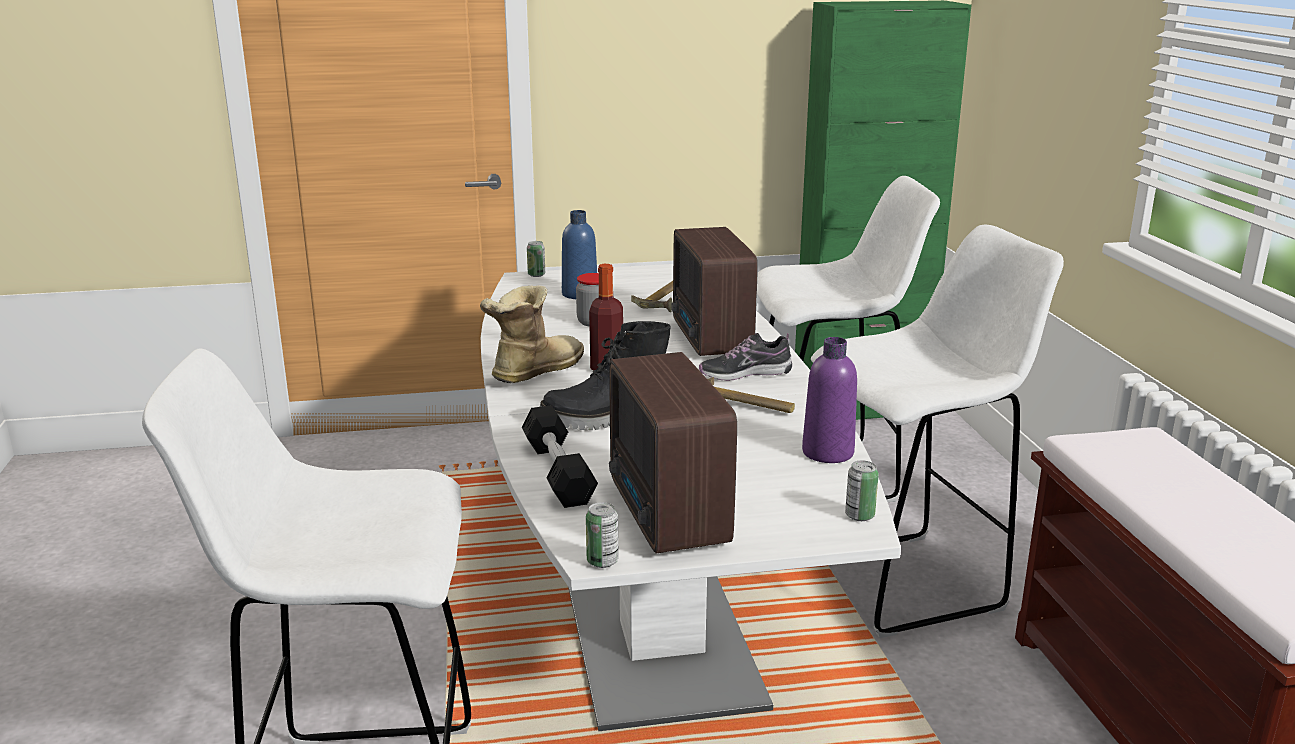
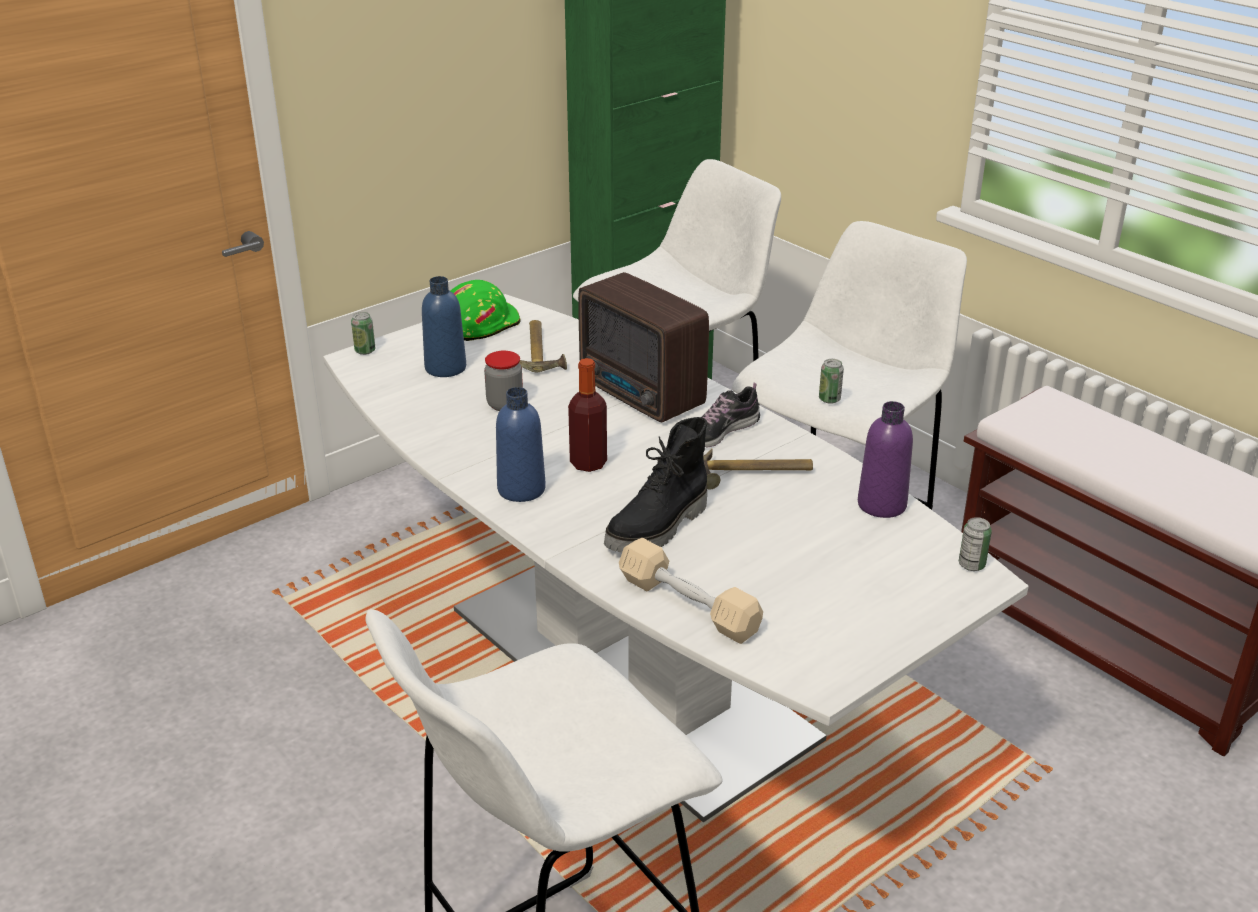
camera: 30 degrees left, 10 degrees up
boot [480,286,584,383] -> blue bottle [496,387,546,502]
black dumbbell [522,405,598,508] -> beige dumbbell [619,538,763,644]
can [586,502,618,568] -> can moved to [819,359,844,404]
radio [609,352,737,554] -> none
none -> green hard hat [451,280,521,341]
==
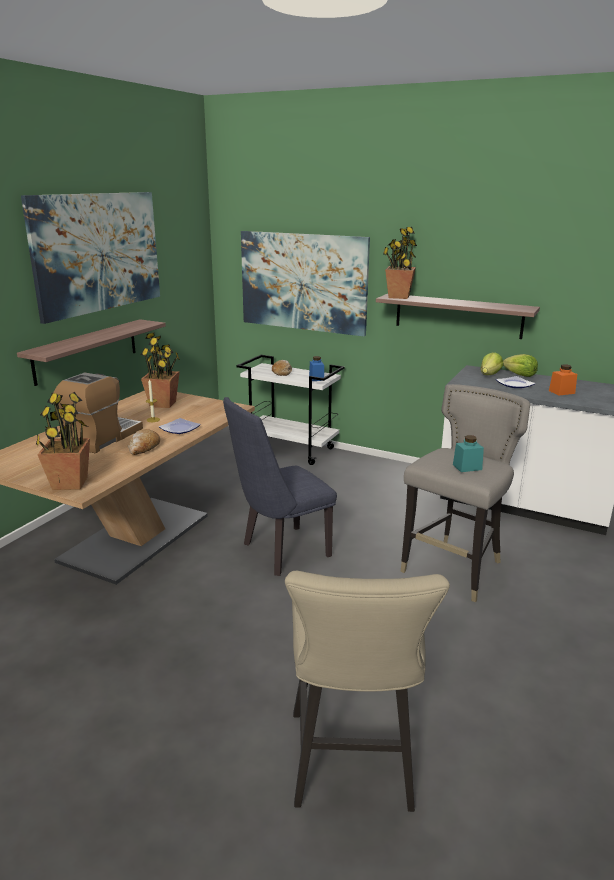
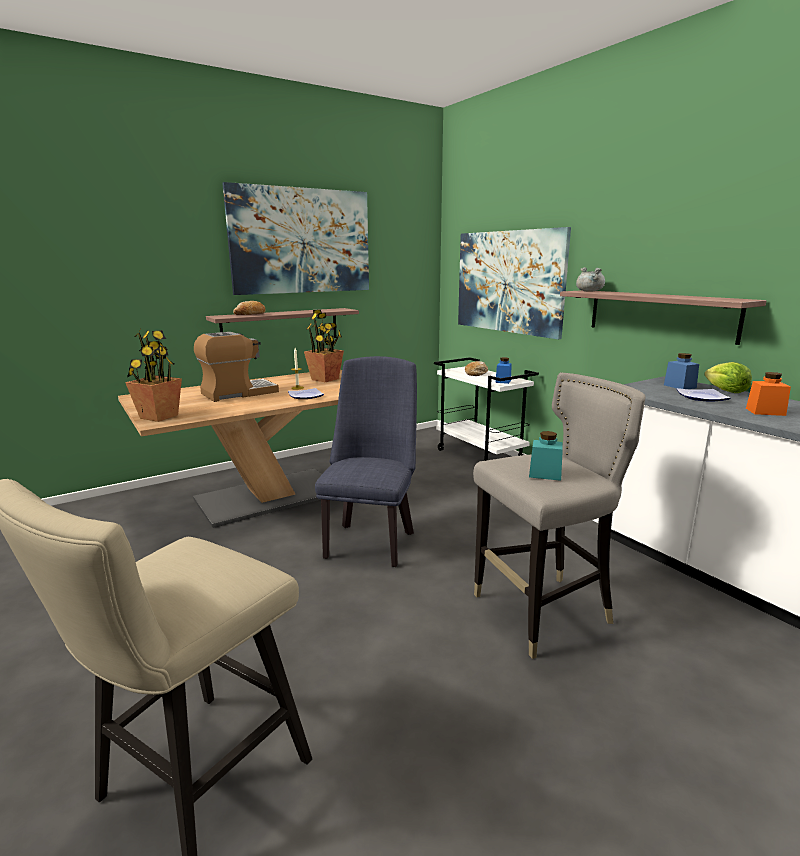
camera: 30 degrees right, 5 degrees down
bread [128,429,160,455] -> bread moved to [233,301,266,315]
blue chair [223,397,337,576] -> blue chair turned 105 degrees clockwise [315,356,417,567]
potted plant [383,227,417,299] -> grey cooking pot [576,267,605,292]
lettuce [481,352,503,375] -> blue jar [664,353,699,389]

(PROBLEM DESCRIPTION) Search the entries for the word "none" and copy every line that holds it.

(RESPONSE BELOW)
radio [609,352,737,554] -> none
none -> green hard hat [451,280,521,341]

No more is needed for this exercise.